Originally Posted by ltgoshen
Close quarter maneuvering in a swift current.
The vast majority of time, close quarters maneuvering at low speed is fine. But the strong currents in Beaufort South Carolina can greatly reduce the margin for error. We recently got a great lesson and saw an example of exactly what can happen if you are not experienced with river sailing. My sailing partner Jim got to the marina early and packed and readied the boat for our afternoon departure. He de-berthed her and repositioned her on the face dock. The problem was the direction she was faced put her back to the wind and her stern in the current. A new moon phase that weekend made for especially swift currents.
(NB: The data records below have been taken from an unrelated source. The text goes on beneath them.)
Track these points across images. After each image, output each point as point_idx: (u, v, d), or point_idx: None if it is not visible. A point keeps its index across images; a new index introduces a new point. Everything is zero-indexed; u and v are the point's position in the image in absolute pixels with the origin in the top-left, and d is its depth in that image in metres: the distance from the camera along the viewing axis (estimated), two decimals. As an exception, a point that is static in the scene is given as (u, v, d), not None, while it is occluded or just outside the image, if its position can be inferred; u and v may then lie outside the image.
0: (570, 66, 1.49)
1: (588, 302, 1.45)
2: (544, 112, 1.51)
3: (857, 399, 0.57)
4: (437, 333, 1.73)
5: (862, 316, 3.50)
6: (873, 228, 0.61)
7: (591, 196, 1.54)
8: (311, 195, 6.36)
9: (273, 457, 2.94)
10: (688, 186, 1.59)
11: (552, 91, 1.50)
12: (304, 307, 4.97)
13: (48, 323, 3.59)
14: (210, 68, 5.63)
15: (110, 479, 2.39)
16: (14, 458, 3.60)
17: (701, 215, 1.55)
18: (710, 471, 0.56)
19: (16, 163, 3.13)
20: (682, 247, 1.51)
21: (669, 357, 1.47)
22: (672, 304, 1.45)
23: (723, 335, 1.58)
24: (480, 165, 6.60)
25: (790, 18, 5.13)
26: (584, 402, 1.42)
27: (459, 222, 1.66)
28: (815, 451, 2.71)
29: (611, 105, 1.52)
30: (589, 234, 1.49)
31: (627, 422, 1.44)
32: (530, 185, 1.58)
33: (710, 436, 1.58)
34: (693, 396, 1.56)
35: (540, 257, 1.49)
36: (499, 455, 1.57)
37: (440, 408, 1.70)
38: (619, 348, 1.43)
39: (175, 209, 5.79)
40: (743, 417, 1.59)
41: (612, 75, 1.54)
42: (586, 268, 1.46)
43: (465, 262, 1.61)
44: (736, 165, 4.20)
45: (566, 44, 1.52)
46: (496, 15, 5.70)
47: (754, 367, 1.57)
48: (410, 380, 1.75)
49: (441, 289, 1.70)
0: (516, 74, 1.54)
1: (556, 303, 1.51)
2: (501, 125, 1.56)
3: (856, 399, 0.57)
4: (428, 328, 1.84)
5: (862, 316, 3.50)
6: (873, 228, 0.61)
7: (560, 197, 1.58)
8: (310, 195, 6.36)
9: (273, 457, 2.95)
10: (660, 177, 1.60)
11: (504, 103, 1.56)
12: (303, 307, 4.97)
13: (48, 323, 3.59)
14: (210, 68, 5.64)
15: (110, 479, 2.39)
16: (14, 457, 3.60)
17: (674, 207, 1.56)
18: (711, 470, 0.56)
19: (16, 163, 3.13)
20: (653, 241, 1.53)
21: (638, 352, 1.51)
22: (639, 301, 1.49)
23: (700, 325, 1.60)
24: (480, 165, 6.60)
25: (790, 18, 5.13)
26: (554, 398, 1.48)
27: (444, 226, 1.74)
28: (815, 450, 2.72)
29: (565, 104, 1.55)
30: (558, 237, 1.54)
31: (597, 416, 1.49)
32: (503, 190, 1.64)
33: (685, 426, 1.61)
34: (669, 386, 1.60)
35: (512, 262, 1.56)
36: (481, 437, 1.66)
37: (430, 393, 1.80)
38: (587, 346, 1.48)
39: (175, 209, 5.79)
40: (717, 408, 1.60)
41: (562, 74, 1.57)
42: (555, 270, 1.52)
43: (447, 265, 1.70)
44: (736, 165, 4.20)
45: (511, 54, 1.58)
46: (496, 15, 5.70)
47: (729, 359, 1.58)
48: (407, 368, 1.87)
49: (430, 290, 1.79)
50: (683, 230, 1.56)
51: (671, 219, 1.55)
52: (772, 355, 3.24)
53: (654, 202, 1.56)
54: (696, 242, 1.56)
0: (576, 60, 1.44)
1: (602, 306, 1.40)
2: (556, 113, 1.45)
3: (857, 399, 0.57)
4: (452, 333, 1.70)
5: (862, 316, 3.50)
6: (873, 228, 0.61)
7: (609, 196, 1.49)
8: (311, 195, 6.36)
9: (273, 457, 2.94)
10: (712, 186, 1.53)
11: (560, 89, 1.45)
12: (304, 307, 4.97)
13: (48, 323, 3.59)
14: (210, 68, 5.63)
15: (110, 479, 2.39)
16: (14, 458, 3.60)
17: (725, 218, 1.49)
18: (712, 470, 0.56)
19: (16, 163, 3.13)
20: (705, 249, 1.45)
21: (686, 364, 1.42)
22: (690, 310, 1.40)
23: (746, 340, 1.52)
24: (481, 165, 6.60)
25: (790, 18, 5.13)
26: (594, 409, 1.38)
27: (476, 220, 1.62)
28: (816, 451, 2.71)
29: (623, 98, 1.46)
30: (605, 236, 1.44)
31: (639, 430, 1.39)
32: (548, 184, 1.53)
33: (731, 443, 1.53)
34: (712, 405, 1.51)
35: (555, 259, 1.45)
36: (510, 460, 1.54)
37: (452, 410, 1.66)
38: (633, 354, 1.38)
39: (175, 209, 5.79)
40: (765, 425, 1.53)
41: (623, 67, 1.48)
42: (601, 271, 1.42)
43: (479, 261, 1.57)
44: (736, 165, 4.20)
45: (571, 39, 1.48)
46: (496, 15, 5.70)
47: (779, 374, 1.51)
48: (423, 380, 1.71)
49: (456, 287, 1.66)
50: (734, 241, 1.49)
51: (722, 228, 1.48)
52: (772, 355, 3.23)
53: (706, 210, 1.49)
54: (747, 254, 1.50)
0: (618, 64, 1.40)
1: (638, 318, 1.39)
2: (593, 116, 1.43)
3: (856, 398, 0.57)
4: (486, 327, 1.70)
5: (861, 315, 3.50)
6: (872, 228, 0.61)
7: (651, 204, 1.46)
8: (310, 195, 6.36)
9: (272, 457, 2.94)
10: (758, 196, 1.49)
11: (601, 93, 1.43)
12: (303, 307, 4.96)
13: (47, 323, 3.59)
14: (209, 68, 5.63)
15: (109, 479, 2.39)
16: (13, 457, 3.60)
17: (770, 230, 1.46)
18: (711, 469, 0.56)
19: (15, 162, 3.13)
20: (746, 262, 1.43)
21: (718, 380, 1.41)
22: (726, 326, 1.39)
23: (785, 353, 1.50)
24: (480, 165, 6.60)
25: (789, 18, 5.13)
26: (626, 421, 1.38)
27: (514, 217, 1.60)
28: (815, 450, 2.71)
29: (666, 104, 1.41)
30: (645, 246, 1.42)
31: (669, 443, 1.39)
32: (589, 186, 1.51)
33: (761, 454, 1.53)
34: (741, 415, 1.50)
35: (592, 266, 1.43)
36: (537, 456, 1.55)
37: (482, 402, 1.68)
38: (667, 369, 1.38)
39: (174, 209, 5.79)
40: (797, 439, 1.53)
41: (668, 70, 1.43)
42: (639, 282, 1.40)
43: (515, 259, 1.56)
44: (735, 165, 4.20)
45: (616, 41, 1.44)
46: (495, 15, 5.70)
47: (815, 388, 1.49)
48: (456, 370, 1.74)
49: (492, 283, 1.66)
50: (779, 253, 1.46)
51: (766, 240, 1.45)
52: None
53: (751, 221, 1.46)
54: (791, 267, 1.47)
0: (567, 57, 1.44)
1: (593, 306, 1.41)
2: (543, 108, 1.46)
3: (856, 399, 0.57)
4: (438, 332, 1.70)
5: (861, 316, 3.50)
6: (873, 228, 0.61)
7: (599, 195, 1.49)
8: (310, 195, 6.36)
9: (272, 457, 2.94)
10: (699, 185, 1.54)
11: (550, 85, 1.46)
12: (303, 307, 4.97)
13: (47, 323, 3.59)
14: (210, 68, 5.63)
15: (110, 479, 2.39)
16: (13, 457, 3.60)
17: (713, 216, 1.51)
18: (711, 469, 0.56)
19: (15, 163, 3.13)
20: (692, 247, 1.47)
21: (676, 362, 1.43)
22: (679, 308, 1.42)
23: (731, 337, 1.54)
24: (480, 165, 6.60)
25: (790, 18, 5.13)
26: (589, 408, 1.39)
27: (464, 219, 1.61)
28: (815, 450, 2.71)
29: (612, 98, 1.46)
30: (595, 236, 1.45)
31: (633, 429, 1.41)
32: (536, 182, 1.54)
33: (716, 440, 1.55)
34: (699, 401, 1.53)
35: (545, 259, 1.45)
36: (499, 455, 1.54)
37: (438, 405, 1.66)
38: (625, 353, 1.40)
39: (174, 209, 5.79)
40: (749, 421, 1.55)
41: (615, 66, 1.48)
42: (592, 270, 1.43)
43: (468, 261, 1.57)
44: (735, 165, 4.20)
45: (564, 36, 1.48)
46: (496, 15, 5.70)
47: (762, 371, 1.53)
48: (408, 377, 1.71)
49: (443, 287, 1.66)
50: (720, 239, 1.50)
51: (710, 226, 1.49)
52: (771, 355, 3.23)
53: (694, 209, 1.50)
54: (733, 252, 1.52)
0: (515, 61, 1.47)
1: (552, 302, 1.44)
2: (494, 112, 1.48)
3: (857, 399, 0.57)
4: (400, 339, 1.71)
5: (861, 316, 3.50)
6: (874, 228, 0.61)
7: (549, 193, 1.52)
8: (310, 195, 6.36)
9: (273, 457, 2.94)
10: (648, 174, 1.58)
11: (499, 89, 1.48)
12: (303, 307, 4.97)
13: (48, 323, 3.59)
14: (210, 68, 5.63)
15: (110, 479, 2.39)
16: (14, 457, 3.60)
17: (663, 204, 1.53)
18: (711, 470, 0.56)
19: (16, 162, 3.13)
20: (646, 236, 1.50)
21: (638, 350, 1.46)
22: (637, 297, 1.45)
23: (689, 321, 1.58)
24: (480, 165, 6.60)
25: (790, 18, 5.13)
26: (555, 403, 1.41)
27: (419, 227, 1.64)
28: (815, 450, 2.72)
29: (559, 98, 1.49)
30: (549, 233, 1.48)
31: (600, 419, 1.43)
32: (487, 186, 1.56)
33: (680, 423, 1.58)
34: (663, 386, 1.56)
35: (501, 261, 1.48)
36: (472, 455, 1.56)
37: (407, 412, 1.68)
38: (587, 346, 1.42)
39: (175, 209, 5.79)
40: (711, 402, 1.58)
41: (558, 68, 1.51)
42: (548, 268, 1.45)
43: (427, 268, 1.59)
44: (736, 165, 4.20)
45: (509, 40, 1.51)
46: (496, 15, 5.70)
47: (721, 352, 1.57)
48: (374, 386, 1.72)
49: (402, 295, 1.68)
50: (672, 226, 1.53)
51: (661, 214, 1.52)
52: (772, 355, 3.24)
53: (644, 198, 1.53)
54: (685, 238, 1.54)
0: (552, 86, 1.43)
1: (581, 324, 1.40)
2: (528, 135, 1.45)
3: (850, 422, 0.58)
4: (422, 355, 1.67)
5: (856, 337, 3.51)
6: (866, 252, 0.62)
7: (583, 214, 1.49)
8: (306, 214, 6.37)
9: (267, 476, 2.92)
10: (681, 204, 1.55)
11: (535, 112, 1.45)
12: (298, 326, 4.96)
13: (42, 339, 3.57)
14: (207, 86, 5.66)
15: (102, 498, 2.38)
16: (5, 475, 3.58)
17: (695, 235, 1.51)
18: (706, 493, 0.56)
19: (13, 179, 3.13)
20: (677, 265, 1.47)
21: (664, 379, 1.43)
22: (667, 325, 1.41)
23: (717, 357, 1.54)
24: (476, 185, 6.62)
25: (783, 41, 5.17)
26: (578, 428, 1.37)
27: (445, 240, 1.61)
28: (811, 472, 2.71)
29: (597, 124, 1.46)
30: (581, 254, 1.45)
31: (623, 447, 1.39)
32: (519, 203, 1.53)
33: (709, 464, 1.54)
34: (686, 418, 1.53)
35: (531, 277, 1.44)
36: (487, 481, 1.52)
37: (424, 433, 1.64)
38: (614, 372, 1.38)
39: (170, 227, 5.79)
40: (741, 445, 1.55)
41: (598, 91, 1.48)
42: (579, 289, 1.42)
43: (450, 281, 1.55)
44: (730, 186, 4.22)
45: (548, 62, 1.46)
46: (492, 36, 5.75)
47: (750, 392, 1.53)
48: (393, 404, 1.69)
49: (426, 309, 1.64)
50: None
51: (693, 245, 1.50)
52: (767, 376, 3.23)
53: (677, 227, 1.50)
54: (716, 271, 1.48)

Here’s where we got into trouble. I was at the helm. Jim was at the ready on the dock, ready with the lines
. I fired the trusty 2gm Yanmar diesel and warmed it up. I checked my position. I was nervous. I had an instinctive feeling this departure was not right. He untied the bow first, at my command and shoved it out a few feet, then the stern and jumped on board. I yelled wait Jim!!! Were not right I yelled! Jim, get the boat hook, I screamed! I had no steerage at all. We began to pick up speed with the incoming tide. I had a huge sinking feeling in my stomach. We have 4 boats down the dock and we are now cross ways of the dock moving sideways to the dock with our bow toward the dock. We were now headed straight, well “sideways” for the other docked boats. I have a folding prop on the boat and this prop gives almost no reverse propulsion. In desperation, I threw in into reverse and gave it my best shot. Jim could not find the boat hook so he sat down on the bow with his feet hanging over in the hopes to push off the oncoming boats with his feet and we all know this is against the rules. His instinct kicked in to at least try and stop a collision. With what seemed a lifetime and after pushing off 2 moored boats, we were able to finally get the bow into the current and find some steerage. It was so dangerous... We had no less than 5 possible insurance claims that day. Not to mention the near heart attack I had. I learned. Oh yes. I learned the hard way just how volatile a situation can become when you have no experience in close quarter maneuvering in a swift current with a large vessel. I know a lot more today about Close quarter maneuvering; in fact I have been practicing on the face dock over, and over again. I spend a considerable amount of time studying the tides and wind next to the marinas dock. For now on, before I unhitch the boat, I know just what the boat is going to do. Just thought I would share my near miss in the hopes that someone might read and get inspired to practice in close quarters with your boat before something bad happens. I read and read and practice. I’m doing the best I can, not to get hurt or hurt anybody. I take full responsibility for this near miss. I was at the helm. I knew better. I knew it was wrong when the stern line
was taken off. Won’t happen again under my watch.
Happy Sailing, be safe. Capt. Curt 07/07/2012
Drhoward is correct. you needed to use what is called a "watermans" spring line
. I do a lot of docking in river currrents. I am an instructor and also teach people to dock in river currents. Here are some tips you should always think about. Remember the five forces:
The idea is always get at least 3 of the 5 forces working in your favor. Remember current is always stronger than wind. So you want to try and get your bow into the current at all times. Once you do that, you can use a spring or bow line
if the wind is not where you need it to be. Now if there is minimal or no current, then wind becomes the controlling factor--usually. If the wind and/or current make it difficult for you to use prop wash/walk, then a spring or pivot line is essential (unless you have bow thrusters). Of course always talk with your crew about docking and undocking before you actually do it so everyone knows how to handle the prevailing circumstances.
Thank you for sharing your story! It is a good learning tool and don't worry--we have all been there. Anybody who says otherwise is either inexperienced or a liar.